:: TEXTE FOURNI ::

-------------------------

Quelqu’un les dépouillera du mètre dont elles sont maintenant revêtues et, lutteur redoutable, fera voir que les autres sont faciles à abattre. »

Sans chercher quel peut être ce lutteur, annoncé peut-être après coup, et par conséquent si la prédiction est authentique, bornons-nous à remarquer qu’il semble qu’ici Épicharme, ou le personnage qu’il met en scène, se glorifie surtout de sa science dialectique, et nous avons vu qu’en effet le nom du poète était resté attaché à une forme d’argument.

Si ce fragment porte l’empreinte de la comédie, elle n’y est pas facile à distinguer ; mais elle ne l’est guère davantage dans les autres. Il faut donc conclure qu’autant qu’on en peut juger, la bouffonnerie, élément nécessaire de la comédie sicilienne, restait distincte de l’élément philosophique. Rien ne faisait pressentir dans l’expression des idées sérieuses ces fantaisies grotesques et ces hardiesses licencieuses dont Aristophane devait le plus souvent envelopper ses pensées les plus profondes ou les plus chères. La bouffonnerie pouvait être ailleurs, dans le cadre, dans d’autres scènes ; quant aux parties qui ont valu à Épicharme le renom de philosophe, elles n’admettaient qu’un comique tempéré, qui ne devait se retrouver sur la scène athénienne que longtemps après, lorsque les premières effervescences de la comédie s’y seraient calmées. N’était-ce pas ce qui convenait à cette partie éclairée et polie du public qui s’était formée sous l’influence d’une cour fréquentée par les plus beaux génies poétiques et qui ne pouvait se contenter de grosses farces ? Le théâtre ne lui offrait ni l’âpre intérêt des passions politiques, qui ne pouvaient s’y donner carrière sous le régime des tyrannies, ni les grandes émotions de la tragédie, qui ne paraît à Syracuse qu’accidentellement, comme une importation : au moins accepta-t-elle volontiers un plaisir plus délicat mêlé aux grossièretés d’un divertissement populaire.

-------------------------

:: DONNÉES DE L'EXERCICE ::
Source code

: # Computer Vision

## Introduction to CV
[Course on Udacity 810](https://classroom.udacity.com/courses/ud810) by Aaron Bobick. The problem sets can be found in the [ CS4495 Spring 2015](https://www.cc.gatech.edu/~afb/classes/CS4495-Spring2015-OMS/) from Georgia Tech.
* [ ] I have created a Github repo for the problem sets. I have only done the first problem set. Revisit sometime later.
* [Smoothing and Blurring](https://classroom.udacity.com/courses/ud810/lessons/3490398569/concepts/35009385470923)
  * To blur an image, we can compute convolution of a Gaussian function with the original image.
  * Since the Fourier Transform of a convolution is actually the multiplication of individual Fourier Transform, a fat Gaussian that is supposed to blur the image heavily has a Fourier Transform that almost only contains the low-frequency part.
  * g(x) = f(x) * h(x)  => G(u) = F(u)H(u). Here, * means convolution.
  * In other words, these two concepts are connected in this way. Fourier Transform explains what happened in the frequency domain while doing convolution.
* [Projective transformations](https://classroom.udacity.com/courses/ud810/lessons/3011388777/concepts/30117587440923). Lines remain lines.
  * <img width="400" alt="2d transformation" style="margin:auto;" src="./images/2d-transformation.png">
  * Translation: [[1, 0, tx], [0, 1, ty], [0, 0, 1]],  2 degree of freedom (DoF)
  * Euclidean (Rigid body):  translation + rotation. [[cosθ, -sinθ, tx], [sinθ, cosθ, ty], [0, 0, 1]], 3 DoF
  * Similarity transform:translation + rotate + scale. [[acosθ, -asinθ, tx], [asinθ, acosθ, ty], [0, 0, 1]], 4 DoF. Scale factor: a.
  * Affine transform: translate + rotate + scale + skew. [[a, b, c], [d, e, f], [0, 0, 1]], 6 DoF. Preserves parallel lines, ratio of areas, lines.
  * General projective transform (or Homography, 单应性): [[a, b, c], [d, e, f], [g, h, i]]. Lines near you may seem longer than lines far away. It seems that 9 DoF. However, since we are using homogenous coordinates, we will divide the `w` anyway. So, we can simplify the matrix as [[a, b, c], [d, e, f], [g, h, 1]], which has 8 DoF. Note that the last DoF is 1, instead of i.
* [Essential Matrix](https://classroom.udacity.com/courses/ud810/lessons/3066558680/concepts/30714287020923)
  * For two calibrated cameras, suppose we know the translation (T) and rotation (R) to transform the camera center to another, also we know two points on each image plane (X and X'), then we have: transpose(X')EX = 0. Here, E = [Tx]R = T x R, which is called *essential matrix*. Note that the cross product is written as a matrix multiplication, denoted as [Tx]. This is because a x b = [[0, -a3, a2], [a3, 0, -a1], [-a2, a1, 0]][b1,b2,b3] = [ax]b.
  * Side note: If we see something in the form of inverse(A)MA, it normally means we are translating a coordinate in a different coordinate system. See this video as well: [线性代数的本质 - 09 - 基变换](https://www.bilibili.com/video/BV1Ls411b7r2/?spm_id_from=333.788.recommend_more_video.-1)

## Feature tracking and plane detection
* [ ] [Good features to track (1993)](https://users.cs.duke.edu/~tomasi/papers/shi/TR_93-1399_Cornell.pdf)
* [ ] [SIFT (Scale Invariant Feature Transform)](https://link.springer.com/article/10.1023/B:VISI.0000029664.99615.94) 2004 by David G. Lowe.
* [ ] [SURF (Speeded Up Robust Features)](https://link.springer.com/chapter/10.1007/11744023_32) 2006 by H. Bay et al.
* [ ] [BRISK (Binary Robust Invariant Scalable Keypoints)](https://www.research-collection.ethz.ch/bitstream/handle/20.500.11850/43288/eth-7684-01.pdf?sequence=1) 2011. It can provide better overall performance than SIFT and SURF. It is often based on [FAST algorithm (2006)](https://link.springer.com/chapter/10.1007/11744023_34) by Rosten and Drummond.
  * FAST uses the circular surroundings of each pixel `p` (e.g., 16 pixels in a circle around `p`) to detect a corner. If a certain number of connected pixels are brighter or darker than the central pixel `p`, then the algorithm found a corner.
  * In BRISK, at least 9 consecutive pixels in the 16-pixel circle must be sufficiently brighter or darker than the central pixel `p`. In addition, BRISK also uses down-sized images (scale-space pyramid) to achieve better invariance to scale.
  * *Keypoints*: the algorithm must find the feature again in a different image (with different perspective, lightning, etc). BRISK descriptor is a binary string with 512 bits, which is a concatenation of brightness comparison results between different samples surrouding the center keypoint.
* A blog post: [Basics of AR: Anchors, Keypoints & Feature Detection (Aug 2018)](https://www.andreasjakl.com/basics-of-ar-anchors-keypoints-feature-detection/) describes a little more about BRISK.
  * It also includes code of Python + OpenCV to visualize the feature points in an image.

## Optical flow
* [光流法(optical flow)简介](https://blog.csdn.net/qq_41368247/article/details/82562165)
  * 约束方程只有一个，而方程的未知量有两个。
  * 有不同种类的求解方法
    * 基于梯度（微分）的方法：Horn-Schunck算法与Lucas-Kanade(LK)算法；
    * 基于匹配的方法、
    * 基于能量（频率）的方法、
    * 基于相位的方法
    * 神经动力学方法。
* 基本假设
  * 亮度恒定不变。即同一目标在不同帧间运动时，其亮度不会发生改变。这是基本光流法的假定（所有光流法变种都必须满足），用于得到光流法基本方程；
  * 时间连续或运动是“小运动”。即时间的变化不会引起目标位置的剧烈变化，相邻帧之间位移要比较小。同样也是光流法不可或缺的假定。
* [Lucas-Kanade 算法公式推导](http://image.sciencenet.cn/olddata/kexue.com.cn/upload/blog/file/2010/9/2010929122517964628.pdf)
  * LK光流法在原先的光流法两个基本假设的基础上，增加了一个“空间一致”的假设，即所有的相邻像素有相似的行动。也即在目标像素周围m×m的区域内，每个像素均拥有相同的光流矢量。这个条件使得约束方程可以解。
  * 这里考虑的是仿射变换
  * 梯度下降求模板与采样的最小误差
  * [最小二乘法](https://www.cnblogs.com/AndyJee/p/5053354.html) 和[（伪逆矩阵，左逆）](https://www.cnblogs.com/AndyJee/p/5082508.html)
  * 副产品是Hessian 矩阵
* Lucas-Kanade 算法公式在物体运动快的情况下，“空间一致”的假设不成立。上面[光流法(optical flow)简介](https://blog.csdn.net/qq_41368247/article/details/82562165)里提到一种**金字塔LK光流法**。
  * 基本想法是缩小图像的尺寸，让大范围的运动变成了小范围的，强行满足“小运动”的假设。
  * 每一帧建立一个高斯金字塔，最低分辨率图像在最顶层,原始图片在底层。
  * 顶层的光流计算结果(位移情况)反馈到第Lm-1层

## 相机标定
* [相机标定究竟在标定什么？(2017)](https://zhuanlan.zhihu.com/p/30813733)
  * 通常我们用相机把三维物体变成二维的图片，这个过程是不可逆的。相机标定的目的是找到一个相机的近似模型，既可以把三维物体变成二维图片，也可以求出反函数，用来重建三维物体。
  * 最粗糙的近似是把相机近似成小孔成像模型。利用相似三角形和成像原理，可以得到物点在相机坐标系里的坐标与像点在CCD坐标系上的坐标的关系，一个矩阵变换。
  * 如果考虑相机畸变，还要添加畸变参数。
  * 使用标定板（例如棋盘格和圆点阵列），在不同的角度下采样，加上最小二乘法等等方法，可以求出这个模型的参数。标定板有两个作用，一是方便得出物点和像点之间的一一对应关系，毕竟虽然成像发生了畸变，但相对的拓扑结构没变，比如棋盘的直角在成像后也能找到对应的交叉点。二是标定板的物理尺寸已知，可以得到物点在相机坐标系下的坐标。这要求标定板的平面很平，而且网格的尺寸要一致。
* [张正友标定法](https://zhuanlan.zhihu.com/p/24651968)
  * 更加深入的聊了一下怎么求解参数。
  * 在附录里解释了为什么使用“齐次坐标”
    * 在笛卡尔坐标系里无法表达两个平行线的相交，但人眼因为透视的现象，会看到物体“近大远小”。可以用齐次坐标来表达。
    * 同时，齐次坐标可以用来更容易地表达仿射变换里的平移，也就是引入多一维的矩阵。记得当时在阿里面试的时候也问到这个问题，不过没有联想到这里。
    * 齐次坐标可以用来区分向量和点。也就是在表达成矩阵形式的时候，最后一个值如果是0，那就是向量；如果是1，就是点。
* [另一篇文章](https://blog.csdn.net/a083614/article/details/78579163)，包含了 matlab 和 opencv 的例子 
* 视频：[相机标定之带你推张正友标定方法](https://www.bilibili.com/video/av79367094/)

-------------------------

:: CONSIGNES ::
**A)** D'après le passage sur Épicharme, de quel élément la bouffonnerie restait-elle distincte ?
**B)** Recopiez à l'identique, dans les lignes de données, tout ce qui va de la ligne contenant « ## Introduction to CV » jusqu'à la ligne contenant « of freedom (DoF) », celle-ci comprise.
Le passage sur Épicharme et les lignes de données constituent deux matériaux indépendants.

:: RÉPONSES ::
**A)** De l'élément philosophique.

**B)**
## Introduction to CV
[Course on Udacity 810](https://classroom.udacity.com/courses/ud810) by Aaron Bobick. The problem sets can be found in the [ CS4495 Spring 2015](https://www.cc.gatech.edu/~afb/classes/CS4495-Spring2015-OMS/) from Georgia Tech.
* [ ] I have created a Github repo for the problem sets. I have only done the first problem set. Revisit sometime later.
* [Smoothing and Blurring](https://classroom.udacity.com/courses/ud810/lessons/3490398569/concepts/35009385470923)
  * To blur an image, we can compute convolution of a Gaussian function with the original image.
  * Since the Fourier Transform of a convolution is actually the multiplication of individual Fourier Transform, a fat Gaussian that is supposed to blur the image heavily has a Fourier Transform that almost only contains the low-frequency part.
  * g(x) = f(x) * h(x)  => G(u) = F(u)H(u). Here, * means convolution.
  * In other words, these two concepts are connected in this way. Fourier Transform explains what happened in the frequency domain while doing convolution.
* [Projective transformations](https://classroom.udacity.com/courses/ud810/lessons/3011388777/concepts/30117587440923). Lines remain lines.
  * <img width="400" alt="2d transformation" style="margin:auto;" src="./images/2d-transformation.png">
  * Translation: [[1, 0, tx], [0, 1, ty], [0, 0, 1]],  2 degree of freedom (DoF)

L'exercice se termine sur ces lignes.